Джону, чтобы прийти, нужен повод: он появляется после двухмесячного расследования, когда Шерлок заболевает от истощения и перегрузки. И ещё на Рождество.
Он проходит в кухню и опрокидывает на стол пакеты с продуктами; приносит к дивану тёплый бульон и галеты, запрещает заказывать китайскую еду и пиццу; смотрит на Шерлока, не отрываясь, что-то спрашивает; тихо чертыхается через слово. Подходит ко мне: «Здравствуй, неупокоенная душа... Шерлок! Ты что, хватал его за глазницы?! Я же сто раз говорил: там кости хрупкие, как бумага! Полюбуйся – продавил обе внутренние стенки...»
Шерлок следит за ним из-под прикрытых век. И молчит. Как же он невнимателен, этот Джон, и как же склонен к неверным выводам...
Он берёт мягкую проволоку и клей, и пока на кухне тушится рис, осторожно восстанавливает мои орбиты. У него замечательно точные и смелые пальцы. «Брось меня! - тщетно подсказываю я. – Брось! Дотронься до него!» Проведи ладонью по щеке, очерти скулы и брови, обведи контур губ – кончиками пальцев, а лучше – губами, поцелуй в висок - он же бродит за тобой по квартире, как ворчливая тень, он же напрашивается на касание!..
Но у Джона есть большой недостаток – он слишком верит словам. Особенно тем, что говорит Шерлок. А ещё выдумывает много несказанного: то, что не любим и не нужен, или то, что Шерлок умеет обходиться без риса и молока, или то, что со всем можно справиться.
Он негромко, полушутя, рассказывает о своей больнице и близких; о косточке в основании черепа, похожей на разнокрылую бабочку и тут же – о том, куда нужно целить, чтобы огнестрельным переломом разворотить лицо противника до неузнаваемости. Он – сама неожиданность, этот Джон, и когда он уходит, Шерлок долго стоит у окна, разглядывая низкое небо, серый асфальт и дом напротив.
Потом он берёт меня в руки. «Привет, мой связной, мой ночной слушатель». Я смотрю в его мерцающие, проливные глаза и силюсь ободряюще улыбнуться.
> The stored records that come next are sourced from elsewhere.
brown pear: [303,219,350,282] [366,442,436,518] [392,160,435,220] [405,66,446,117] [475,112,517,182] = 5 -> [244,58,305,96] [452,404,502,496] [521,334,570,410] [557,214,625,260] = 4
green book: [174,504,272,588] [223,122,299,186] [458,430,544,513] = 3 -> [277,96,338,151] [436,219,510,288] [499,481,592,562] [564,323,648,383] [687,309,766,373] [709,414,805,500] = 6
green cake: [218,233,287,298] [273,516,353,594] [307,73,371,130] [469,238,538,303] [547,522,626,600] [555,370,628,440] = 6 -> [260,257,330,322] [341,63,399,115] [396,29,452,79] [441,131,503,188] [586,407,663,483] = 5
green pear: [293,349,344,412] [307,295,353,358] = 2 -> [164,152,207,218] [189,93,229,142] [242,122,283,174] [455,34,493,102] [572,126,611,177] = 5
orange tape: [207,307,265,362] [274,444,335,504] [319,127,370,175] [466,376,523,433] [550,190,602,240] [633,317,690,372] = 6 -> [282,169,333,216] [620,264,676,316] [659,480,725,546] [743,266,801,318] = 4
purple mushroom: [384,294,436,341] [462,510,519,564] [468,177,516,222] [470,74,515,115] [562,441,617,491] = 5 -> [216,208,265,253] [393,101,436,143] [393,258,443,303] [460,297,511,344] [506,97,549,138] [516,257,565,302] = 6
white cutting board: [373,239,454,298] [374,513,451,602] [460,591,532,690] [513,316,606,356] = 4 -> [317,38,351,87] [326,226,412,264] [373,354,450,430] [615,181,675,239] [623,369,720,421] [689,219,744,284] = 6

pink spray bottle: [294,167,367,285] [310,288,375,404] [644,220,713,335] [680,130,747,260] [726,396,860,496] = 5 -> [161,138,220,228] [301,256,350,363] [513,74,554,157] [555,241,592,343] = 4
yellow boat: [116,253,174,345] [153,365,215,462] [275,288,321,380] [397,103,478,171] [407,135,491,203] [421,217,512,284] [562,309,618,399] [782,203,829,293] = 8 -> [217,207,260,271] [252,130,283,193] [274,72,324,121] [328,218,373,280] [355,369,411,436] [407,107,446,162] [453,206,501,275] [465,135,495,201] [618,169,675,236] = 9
Всё будет хорошо, друг мой: очень хорошо и одновременно – очень плохо, очень плохо и одновременно – очень хорошо. Это странно звучит, но так и есть. А если и нет, я, как никто, имею право бредить: взгляните на меня! – я ничего о себе не помню и знать не хочу, но не очевидно ли, что свою жизнь я мог закончить только в психушке или на электрическом стуле?..
Шерлок проводит пальцем по моей переносице, и его загадочная, прекрасная, кривая усмешка стоит моей.
- Всё уже хорошо, друг мой, - говорит он. – Уже.